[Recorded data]
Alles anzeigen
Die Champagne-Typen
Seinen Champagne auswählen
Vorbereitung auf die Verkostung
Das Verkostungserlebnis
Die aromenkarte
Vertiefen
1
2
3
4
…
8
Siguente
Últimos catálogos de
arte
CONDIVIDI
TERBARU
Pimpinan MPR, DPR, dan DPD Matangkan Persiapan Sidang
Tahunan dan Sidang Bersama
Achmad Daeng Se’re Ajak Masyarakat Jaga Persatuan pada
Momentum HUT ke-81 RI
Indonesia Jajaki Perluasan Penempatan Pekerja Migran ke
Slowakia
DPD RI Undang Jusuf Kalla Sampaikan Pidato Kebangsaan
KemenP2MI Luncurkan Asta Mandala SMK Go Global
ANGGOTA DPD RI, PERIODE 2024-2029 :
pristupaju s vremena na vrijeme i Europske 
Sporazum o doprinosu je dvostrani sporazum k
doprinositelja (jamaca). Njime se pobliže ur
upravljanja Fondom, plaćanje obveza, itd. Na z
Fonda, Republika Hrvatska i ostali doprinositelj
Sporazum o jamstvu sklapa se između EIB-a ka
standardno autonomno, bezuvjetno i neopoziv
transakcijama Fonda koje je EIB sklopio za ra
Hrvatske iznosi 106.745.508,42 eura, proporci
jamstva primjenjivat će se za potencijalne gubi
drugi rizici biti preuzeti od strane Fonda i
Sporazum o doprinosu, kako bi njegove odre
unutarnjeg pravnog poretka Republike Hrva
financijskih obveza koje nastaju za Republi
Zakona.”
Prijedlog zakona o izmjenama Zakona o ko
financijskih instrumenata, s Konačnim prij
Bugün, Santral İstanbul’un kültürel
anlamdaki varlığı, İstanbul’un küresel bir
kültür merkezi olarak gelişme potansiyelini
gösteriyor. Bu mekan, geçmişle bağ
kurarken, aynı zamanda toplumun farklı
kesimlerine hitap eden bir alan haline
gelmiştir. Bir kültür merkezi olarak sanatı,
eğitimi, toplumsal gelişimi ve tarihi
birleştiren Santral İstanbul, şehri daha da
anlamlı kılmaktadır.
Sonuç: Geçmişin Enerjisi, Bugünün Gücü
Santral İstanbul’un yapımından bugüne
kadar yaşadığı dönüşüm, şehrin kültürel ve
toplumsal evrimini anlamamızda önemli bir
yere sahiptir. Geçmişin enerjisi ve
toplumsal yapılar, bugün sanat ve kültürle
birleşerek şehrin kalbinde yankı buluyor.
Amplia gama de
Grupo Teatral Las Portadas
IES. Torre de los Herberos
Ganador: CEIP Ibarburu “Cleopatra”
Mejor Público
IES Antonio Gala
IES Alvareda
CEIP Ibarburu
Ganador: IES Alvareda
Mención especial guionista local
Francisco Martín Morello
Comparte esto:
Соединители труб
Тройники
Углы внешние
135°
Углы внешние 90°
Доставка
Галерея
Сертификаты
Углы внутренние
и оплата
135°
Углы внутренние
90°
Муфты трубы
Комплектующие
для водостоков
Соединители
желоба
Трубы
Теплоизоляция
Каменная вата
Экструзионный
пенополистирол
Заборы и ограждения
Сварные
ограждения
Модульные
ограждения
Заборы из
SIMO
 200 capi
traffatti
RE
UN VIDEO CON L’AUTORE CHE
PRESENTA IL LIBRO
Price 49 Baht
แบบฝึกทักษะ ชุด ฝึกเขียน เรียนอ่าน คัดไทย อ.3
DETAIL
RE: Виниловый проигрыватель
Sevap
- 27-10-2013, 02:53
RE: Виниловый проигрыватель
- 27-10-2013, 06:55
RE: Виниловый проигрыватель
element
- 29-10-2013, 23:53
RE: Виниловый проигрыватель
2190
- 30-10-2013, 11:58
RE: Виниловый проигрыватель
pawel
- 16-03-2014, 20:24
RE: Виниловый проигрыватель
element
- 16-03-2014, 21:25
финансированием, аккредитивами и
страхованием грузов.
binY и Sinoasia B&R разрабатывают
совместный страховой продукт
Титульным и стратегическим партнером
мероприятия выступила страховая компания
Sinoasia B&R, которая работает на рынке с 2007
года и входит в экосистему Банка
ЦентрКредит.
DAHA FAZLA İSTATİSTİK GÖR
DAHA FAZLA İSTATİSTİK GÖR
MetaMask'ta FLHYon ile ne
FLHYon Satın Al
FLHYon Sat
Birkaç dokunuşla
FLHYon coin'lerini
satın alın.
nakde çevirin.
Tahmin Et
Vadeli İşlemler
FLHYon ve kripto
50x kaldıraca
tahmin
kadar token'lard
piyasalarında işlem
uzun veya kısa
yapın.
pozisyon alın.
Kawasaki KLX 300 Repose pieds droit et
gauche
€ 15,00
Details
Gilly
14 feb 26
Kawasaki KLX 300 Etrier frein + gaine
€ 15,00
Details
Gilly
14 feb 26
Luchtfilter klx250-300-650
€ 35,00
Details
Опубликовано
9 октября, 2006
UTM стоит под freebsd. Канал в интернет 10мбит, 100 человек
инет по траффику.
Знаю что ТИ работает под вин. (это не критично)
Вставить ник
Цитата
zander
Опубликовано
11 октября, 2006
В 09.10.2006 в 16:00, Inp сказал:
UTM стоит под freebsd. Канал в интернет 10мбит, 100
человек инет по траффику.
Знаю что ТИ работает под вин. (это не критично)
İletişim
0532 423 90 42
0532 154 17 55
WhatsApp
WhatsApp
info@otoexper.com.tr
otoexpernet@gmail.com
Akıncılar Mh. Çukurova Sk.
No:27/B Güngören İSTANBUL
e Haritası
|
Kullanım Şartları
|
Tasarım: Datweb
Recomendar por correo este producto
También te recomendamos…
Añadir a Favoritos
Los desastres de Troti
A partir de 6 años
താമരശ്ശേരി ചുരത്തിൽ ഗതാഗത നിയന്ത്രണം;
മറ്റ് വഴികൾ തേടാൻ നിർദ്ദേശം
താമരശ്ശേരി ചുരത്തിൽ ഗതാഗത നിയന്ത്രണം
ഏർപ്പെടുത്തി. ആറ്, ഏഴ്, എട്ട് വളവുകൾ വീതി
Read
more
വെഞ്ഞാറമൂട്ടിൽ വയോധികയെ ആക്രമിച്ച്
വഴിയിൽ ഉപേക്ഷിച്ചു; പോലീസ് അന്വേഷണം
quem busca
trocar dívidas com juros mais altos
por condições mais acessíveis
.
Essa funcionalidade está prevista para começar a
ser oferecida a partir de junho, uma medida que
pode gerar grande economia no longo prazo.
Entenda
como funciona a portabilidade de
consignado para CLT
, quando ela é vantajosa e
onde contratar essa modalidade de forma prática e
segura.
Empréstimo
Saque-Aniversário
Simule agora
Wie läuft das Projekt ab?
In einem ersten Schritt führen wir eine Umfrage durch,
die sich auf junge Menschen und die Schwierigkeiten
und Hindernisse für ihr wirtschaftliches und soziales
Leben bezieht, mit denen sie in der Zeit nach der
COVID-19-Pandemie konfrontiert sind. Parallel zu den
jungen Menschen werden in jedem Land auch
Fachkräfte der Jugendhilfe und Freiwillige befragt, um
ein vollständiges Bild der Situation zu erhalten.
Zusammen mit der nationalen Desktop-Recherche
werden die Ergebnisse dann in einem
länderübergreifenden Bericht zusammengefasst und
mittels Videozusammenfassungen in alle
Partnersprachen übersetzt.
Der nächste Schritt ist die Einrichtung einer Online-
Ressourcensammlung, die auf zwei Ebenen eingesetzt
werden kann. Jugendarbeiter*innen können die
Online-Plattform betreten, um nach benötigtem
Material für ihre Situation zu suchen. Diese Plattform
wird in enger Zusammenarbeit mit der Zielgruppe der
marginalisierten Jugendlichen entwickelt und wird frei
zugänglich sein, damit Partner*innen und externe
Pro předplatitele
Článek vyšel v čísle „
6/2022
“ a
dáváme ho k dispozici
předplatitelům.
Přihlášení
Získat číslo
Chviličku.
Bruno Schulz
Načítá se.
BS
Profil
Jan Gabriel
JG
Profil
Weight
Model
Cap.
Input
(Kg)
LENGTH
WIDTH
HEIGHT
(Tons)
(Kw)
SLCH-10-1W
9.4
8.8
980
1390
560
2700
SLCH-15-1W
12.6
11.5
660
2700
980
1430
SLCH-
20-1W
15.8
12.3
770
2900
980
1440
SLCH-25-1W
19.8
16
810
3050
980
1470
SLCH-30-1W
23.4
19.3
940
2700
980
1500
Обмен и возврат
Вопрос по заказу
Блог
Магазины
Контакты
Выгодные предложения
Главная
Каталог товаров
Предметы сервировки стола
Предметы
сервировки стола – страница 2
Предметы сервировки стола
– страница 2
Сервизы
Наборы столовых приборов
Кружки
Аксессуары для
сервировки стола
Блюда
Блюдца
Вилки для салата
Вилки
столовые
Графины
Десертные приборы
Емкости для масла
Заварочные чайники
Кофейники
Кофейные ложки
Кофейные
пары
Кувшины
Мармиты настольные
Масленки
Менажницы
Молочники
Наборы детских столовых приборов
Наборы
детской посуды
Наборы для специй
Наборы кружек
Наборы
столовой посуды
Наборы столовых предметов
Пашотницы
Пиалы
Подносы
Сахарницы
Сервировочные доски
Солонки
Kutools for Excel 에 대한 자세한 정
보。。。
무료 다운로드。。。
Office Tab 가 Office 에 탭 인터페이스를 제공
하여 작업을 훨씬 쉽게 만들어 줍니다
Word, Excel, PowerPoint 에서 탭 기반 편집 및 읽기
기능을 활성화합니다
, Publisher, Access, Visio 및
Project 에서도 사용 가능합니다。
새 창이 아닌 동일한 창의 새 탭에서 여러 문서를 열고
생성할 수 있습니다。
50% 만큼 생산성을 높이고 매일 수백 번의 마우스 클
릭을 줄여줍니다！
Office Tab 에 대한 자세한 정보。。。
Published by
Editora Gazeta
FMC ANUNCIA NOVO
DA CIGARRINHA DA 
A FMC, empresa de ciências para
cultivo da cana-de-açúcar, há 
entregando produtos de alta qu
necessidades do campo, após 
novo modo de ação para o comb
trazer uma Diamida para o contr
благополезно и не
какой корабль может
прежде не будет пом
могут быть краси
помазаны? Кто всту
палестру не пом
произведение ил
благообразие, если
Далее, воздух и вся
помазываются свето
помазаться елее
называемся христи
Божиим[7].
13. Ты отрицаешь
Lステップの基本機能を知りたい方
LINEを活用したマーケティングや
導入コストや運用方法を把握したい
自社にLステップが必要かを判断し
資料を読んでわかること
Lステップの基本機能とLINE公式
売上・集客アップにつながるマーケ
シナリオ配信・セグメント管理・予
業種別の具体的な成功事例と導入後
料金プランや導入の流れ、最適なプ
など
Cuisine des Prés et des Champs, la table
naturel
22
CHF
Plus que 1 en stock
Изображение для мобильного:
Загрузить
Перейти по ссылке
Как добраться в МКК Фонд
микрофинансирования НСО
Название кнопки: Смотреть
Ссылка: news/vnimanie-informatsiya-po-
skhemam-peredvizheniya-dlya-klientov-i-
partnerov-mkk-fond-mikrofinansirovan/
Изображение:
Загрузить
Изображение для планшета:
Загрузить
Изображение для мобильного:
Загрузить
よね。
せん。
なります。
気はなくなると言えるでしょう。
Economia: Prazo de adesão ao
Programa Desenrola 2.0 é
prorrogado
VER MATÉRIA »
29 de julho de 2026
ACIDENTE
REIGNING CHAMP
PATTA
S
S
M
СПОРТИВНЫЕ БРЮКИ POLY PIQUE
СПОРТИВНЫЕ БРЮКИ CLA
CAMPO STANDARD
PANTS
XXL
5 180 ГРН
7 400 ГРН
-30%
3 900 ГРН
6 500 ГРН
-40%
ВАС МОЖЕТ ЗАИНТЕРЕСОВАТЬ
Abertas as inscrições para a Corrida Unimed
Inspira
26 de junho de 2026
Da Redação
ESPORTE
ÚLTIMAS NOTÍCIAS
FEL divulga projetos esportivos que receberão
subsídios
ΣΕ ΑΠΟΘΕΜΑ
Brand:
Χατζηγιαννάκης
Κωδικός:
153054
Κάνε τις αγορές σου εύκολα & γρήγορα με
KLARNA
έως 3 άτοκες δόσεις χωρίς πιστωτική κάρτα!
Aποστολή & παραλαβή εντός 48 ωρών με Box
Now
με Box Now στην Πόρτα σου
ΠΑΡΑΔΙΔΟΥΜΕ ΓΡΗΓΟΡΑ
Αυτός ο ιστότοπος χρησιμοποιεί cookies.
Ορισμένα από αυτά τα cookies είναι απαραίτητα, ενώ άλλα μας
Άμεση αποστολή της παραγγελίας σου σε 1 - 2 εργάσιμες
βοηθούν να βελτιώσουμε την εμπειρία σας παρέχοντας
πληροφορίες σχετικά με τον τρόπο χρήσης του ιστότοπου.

__PROBLEM TO WORK ON__: Report each line in the data above that holds the word "человек" by copying it.

__EXPECTED ANSWER__:
UTM стоит под freebsd. Канал в интернет 10мбит, 100 человек
человек инет по траффику.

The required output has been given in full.